- Activity
Transcribe word for word the lines spanning the line with "Päivämäärästä: pp/kk/vvvv" through the end of the records.

- Opening Delimiter -

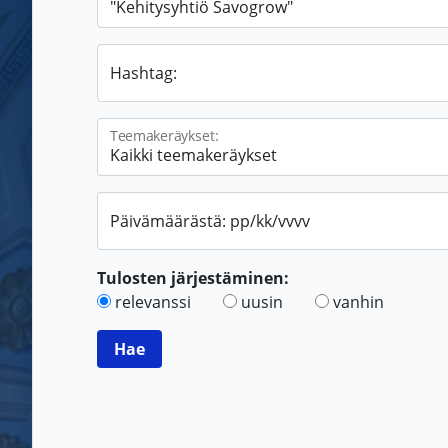
Hashtag:
Teemakeräykset:
Päivämäärästä: pp/kk/vvvv
Tulosten järjestäminen:
relevanssi
uusin
vanhin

- Closing Delimiter -

- Answer for this exercise
Päivämäärästä: pp/kk/vvvv
Tulosten järjestäminen:
relevanssi
uusin
vanhin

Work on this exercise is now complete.